Castleton’s Sociology Program is recognized as the University's first “engaged” academic program for its commitment to experiential study, service learning, civic engagement, community development, and sustainability.

Sociology plays an important role in our world. Through the scientific study of society and culture, sociology prepares students for the rapidly changing world in which we live. Core courses in sociological perspectives, social theory, and research provide the foundation for many options of study, especially in cultural anthropology, power and conflict, community studies, and criminology.

Sociology Program Highlights

  • Degree tracks in Sociology, Criminology and Cultural Anthropology.
  • Our Sociology faculty includes experts in a wide range of subjects, including: qualitative and quantitative research, sociological theory, cultural anthropology, religion, environmentalism, social movements, community studies, globalization and social change, music, criminology, gerontology, mental health, health care, sociology of education, and race, ethnicity and gender.
  • The Sociology program helps you develop sociological perspectives on social structure and culture, social change and conflict, globalization and international development. In addition to a broad and deep knowledge base, you gain the “flexible skills” required for a globalizing world.
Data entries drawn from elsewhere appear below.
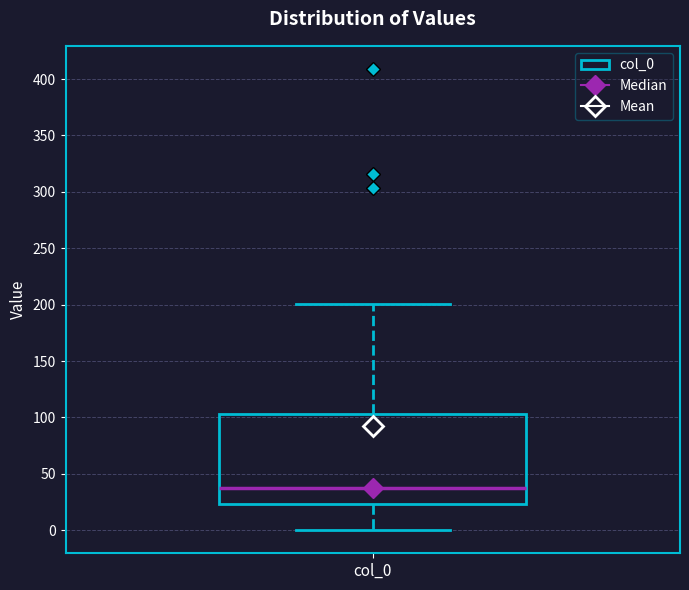

Read this box plot against the y-axis: the position of the median line, the range covered by the box, and the ends of both whiskers. The values are not printed on the chart, so give them approximately, as read against the axis.

median 35, box 25 to 105, whiskers 0 to 200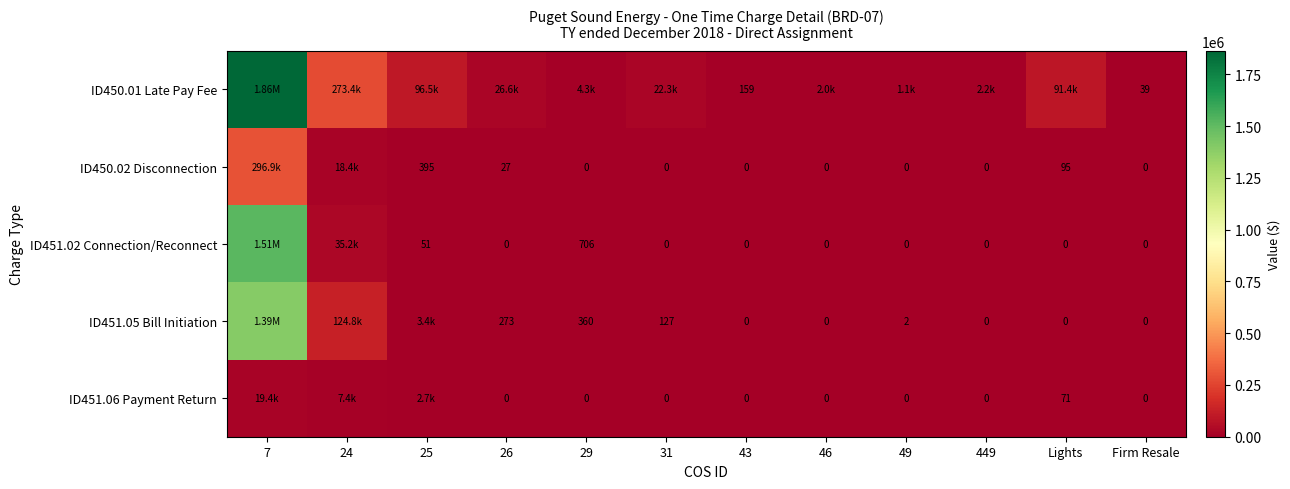

What is the approximate value of ID451.02 Connection/Reconnect at 7?

1514580.5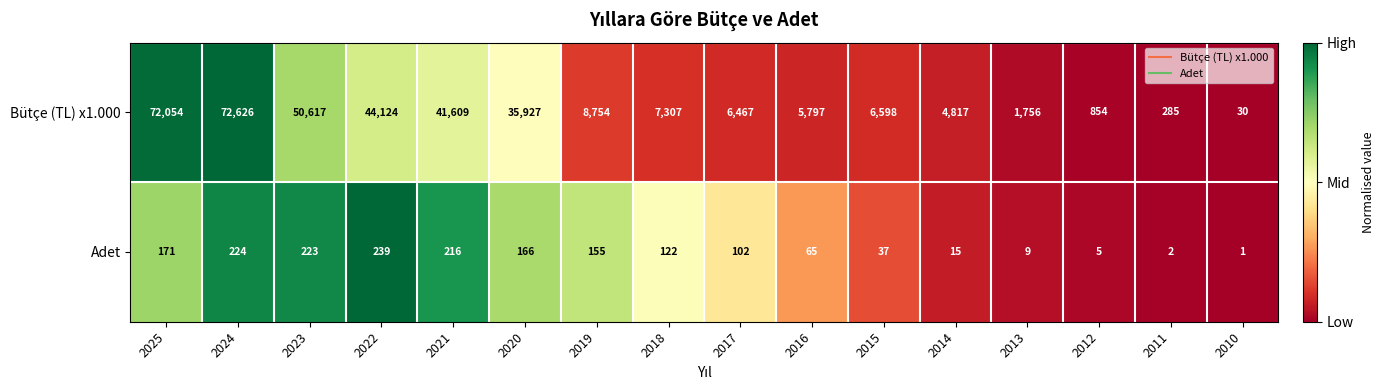

Where is Bütçe (TL) x1.000 nearest to the value 36328?

2020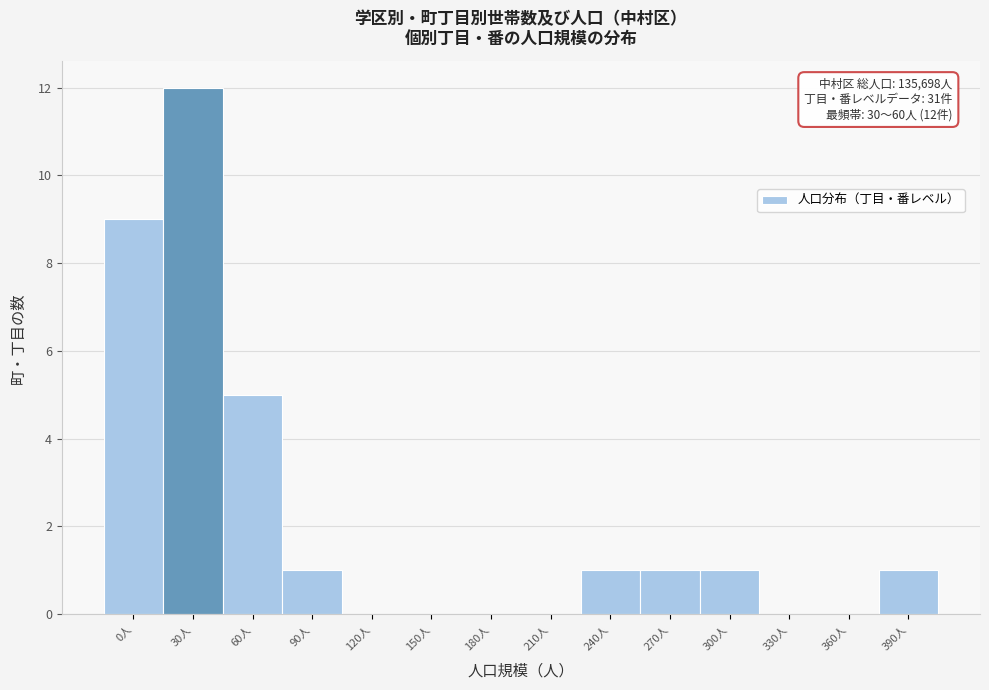

Reading right to left, transcribe all the data shown in this chart.

390人=1	360人=0	330人=0	300人=1	270人=1	240人=1	210人=0	180人=0	150人=0	120人=0	90人=1	60人=5	30人=12	0人=9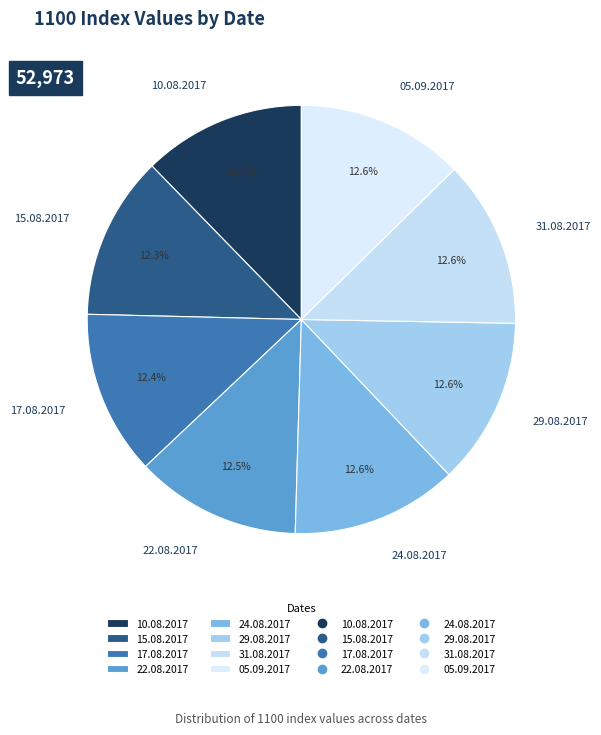

To the nearest percent, what percentage of the pie is 10.08.2017?

12%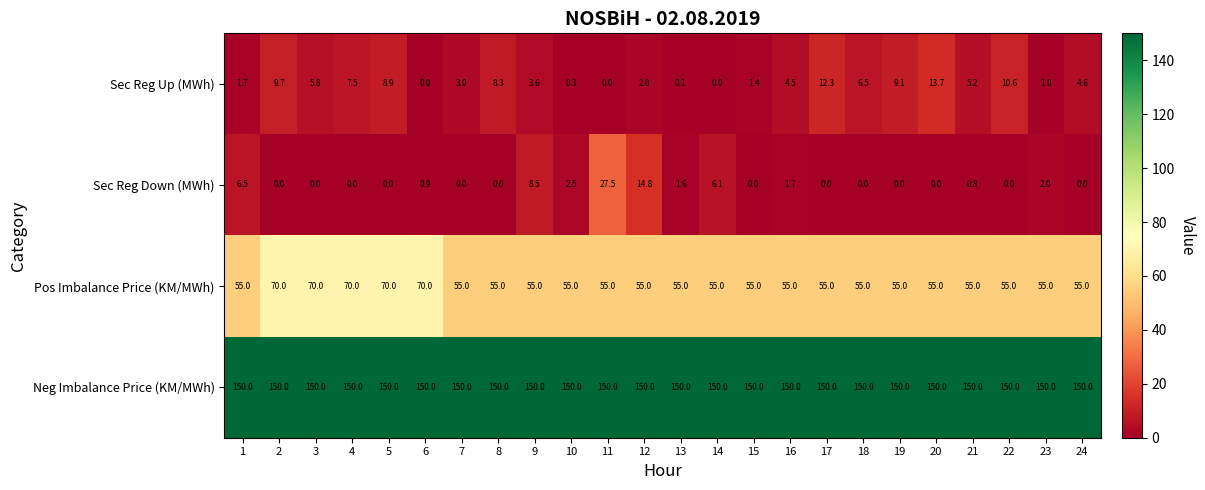

What is the highest value of the Sec Reg Down (MWh) series?

27.5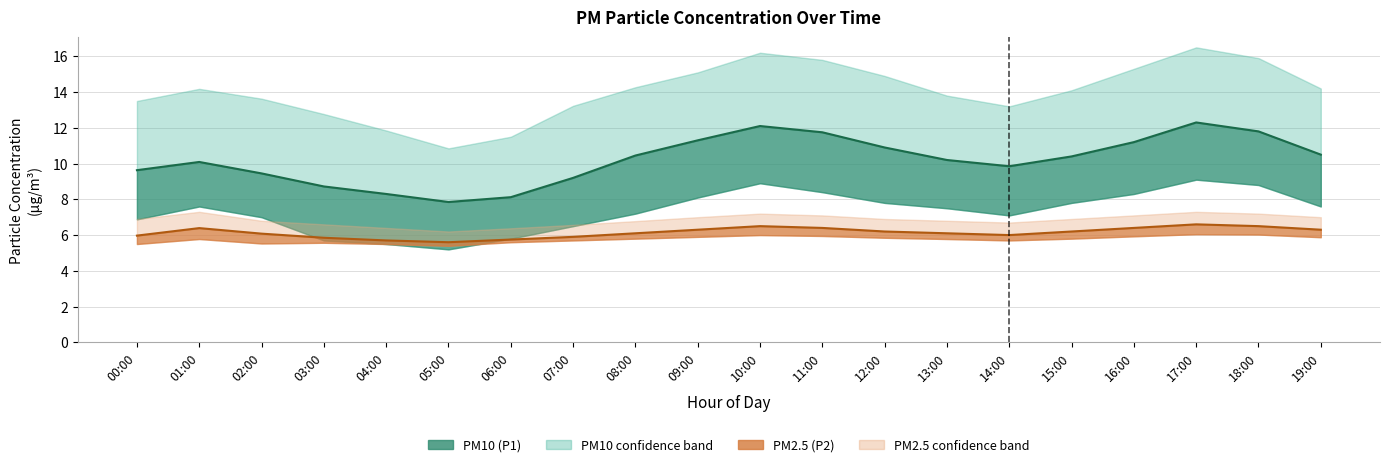

Which category has the highest value in the P2 line series?

17:00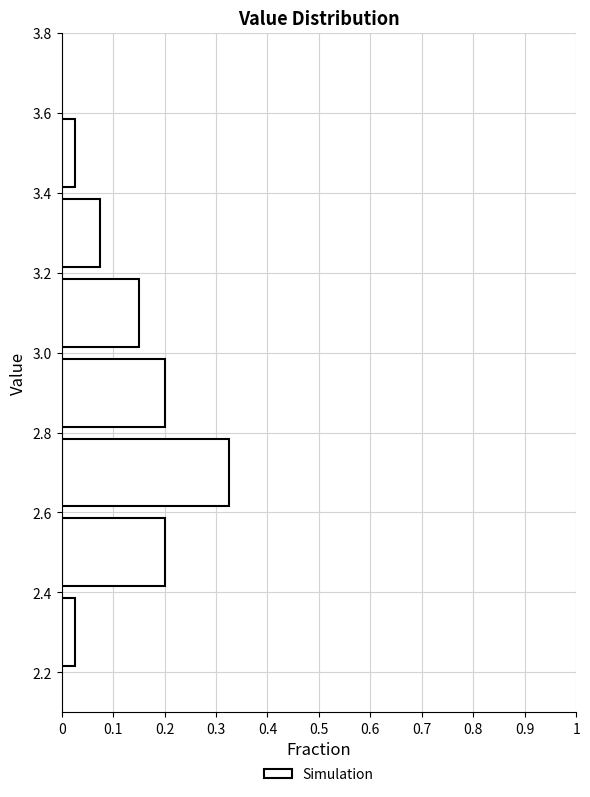

Reading bottom to top, transcribe this chart: for each bar, give the range it covers on the y-axis and its length. The values are not printed on the chart, so give them approximately, as read against the axis.

2.2 to 2.4: 0.03
2.4 to 2.6: 0.20
2.6 to 2.8: 0.33
2.8 to 3.0: 0.20
3.0 to 3.2: 0.15
3.2 to 3.4: 0.08
3.4 to 3.6: 0.03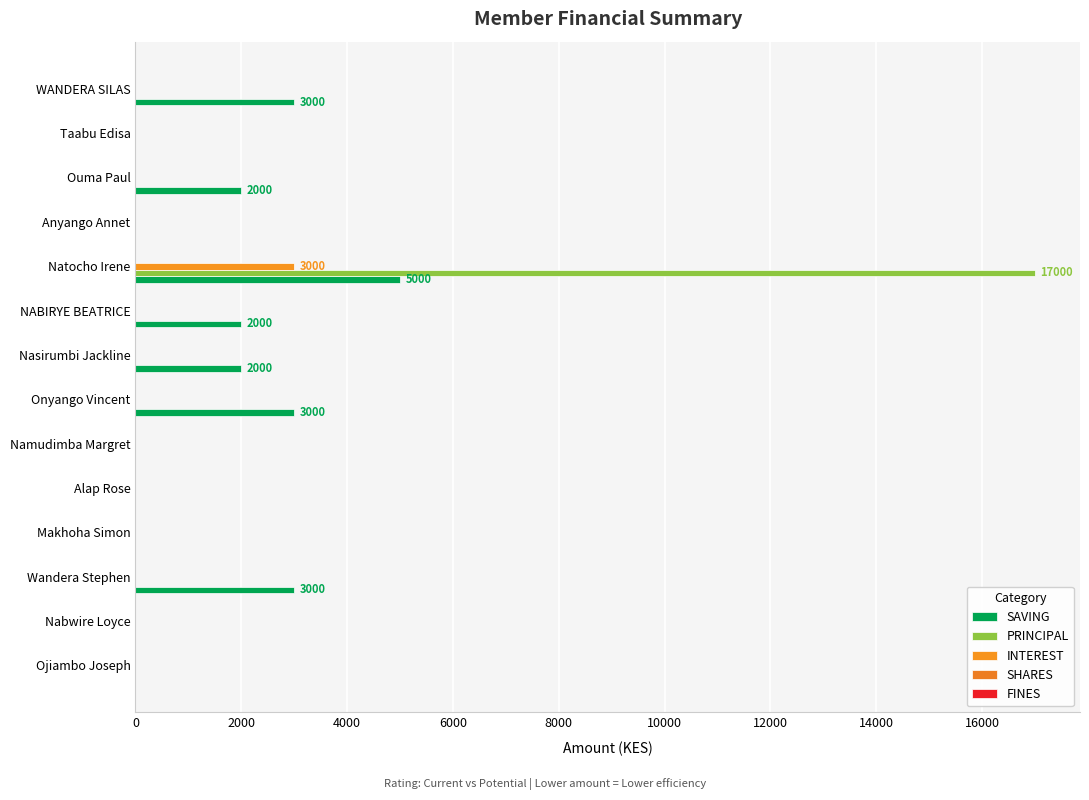

Which series has the largest range (max minus min)?

PRINCIPAL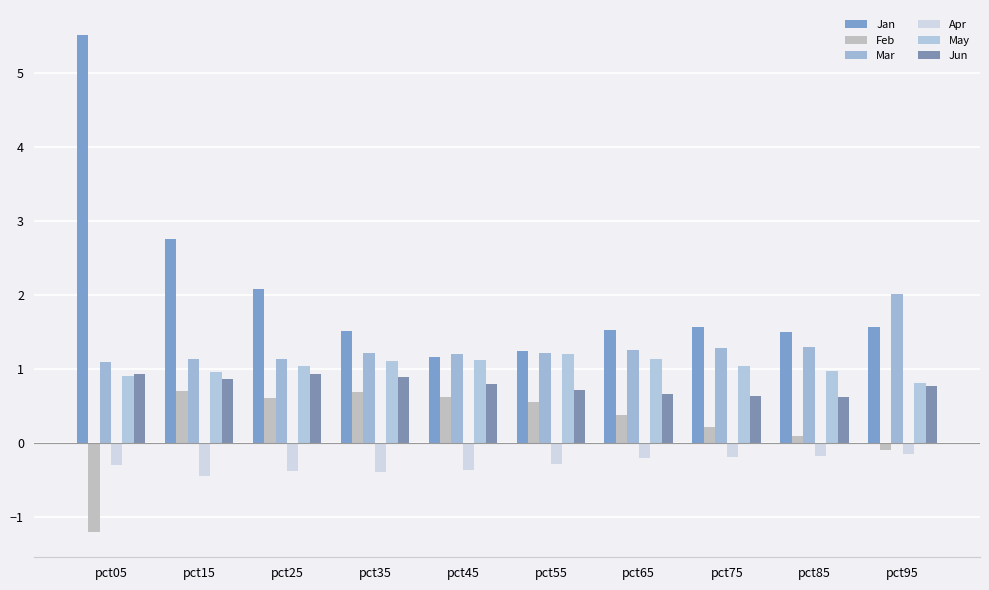

Is the value of May at pct55 greater than the value of Mar at pct75?

No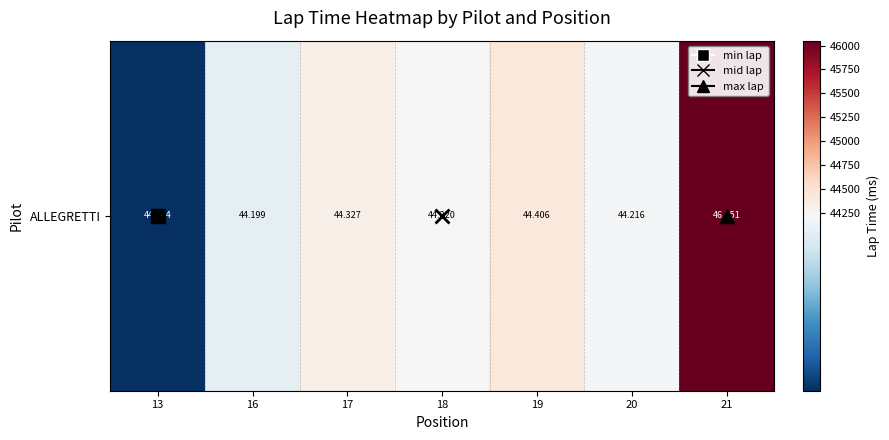

What is the change in value from 18 to 20?

-4.7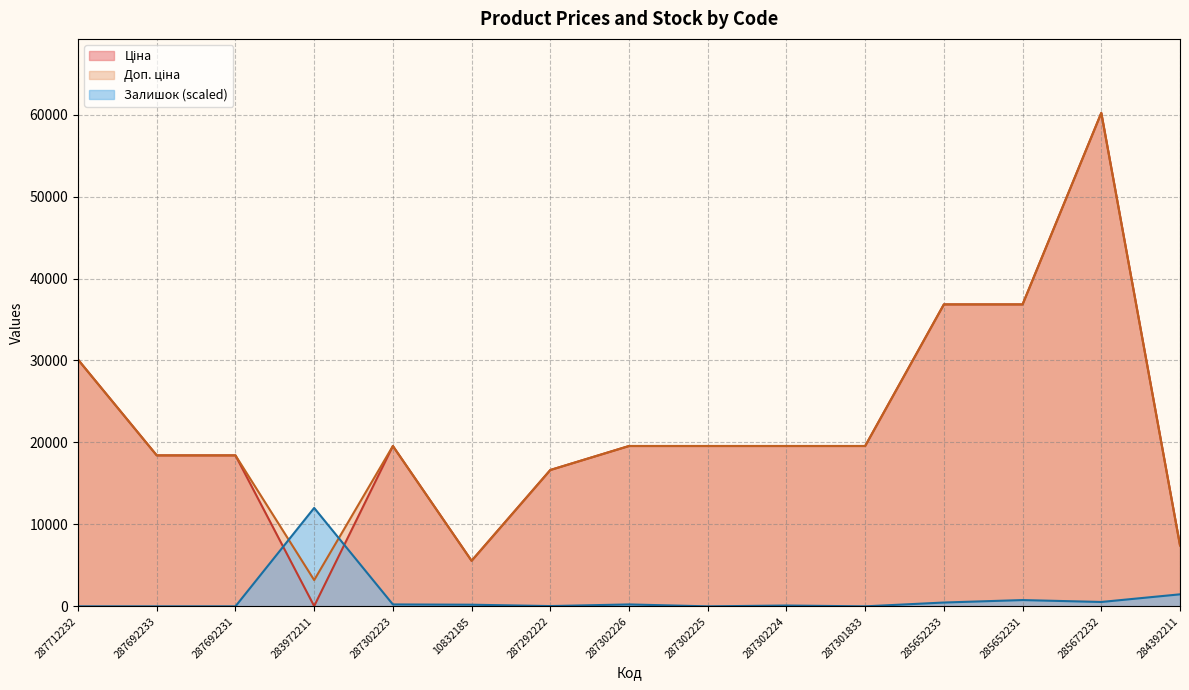

Which series has the widest spread of values?

Ціна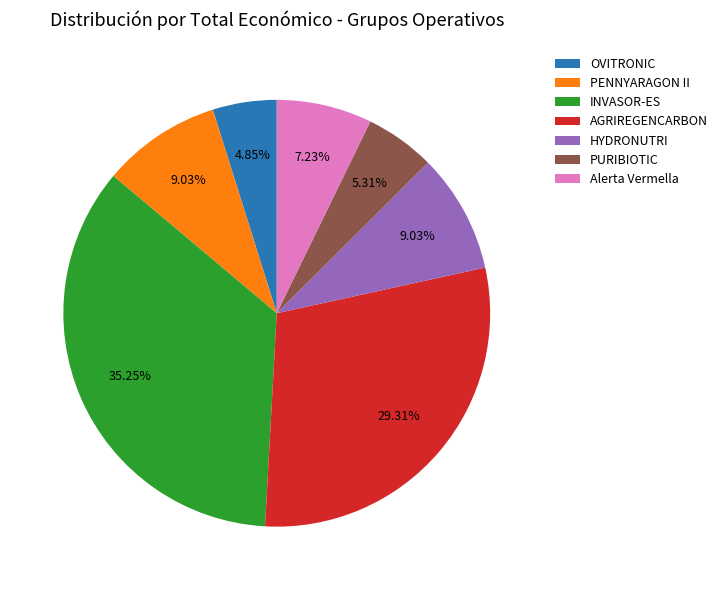

Does HYDRONUTRI account for over 50% of the chart?

No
Sociology Outside of the Classroom

Numerous opportunities to pursue both education and community involvement are available through the Sociology program. Here are a few examples of how sociology students and faculty have made positive changes:

  • Buckner Preserve Study and Maintenance Program
  • The Green Campus Initiative
  • The CHANGE Initiative
  • Peer Advocates For Change
  • Sociology Research Projects 
  • The Sustainability Club
  • The Outside Classroom
  • Brickyard Snowboard Park
  • Moriarty Gardens

Student Research in Sociology

Each semester students in the Sociological Research Methods class solicit research ideas and topics from the University community. From the topics submitted, between eight and 12 are chosen for research by the students.

Each group of two students conceptualizes and operationalizes the ideas for inclusion in a questionnaire, which is administered face-to-face or over the phone to a randomly selected group of Castleton students.

The data is analyzed and presented to the community in poster and paper format. Past projects have dealt with topics such as:

  • Student debt
  • Themed housing
  • First-Year Seminar Program
  • Academic support for students
  • Reading habits and library needs

Various offices and programs have benefitted and used the data from the projects to bring change to our campus.

Sociology Program Outcomes

Many graduates of the Sociology program go on to graduate or professional school to study sociology, cultural anthropology, social work, law, international development, and criminology.